--- Task details ---
When you repeat the entries, reproduce each line exactly and omit every picture.

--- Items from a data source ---
BEGIN

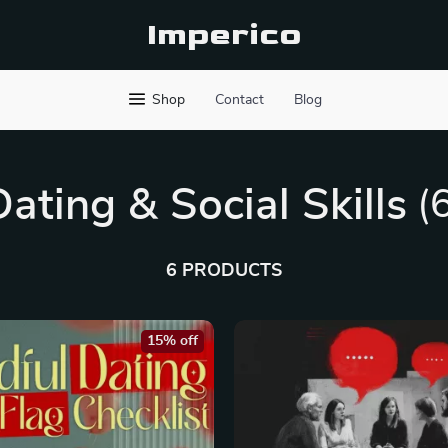
Imperico
Shop
Contact
Blog
Dating & Social Skills
(
6 PRODUCTS
15% off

END

--- Response area ---
Imperico
Shop
Contact
Blog
Dating & Social Skills
(
6 PRODUCTS
15% off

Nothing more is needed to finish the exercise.